PROBLEM TO SOLVE:
After reading the data below, copy out every line that contains the word "removed".

━━━━

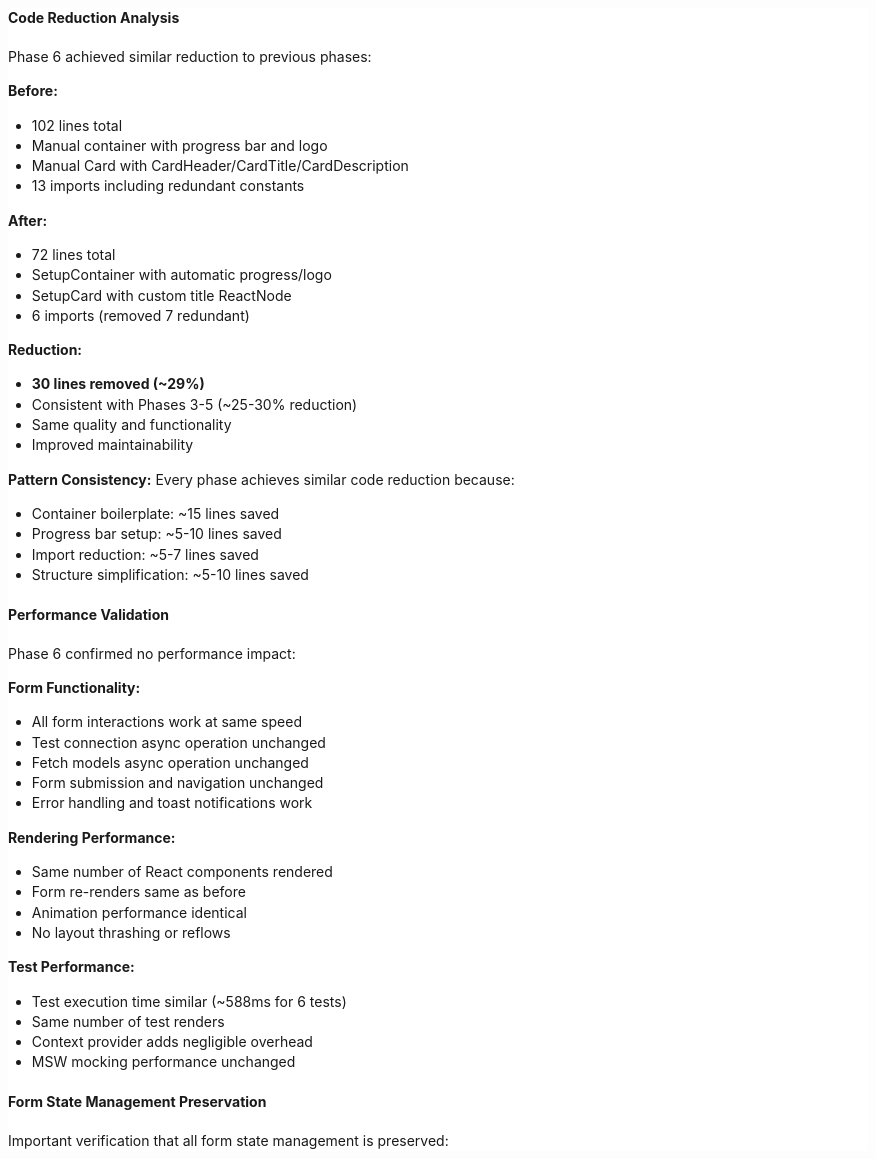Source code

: #### Code Reduction Analysis

Phase 6 achieved similar reduction to previous phases:

**Before:**
- 102 lines total
- Manual container with progress bar and logo
- Manual Card with CardHeader/CardTitle/CardDescription
- 13 imports including redundant constants

**After:**
- 72 lines total
- SetupContainer with automatic progress/logo
- SetupCard with custom title ReactNode
- 6 imports (removed 7 redundant)

**Reduction:**
- **30 lines removed (~29%)**
- Consistent with Phases 3-5 (~25-30% reduction)
- Same quality and functionality
- Improved maintainability

**Pattern Consistency:**
Every phase achieves similar code reduction because:
- Container boilerplate: ~15 lines saved
- Progress bar setup: ~5-10 lines saved
- Import reduction: ~5-7 lines saved
- Structure simplification: ~5-10 lines saved

#### Performance Validation

Phase 6 confirmed no performance impact:

**Form Functionality:**
- All form interactions work at same speed
- Test connection async operation unchanged
- Fetch models async operation unchanged
- Form submission and navigation unchanged
- Error handling and toast notifications work

**Rendering Performance:**
- Same number of React components rendered
- Form re-renders same as before
- Animation performance identical
- No layout thrashing or reflows

**Test Performance:**
- Test execution time similar (~588ms for 6 tests)
- Same number of test renders
- Context provider adds negligible overhead
- MSW mocking performance unchanged

#### Form State Management Preservation

Important verification that all form state management is preserved:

━━━━

SOLUTION:
- 6 imports (removed 7 redundant)
- **30 lines removed (~29%)**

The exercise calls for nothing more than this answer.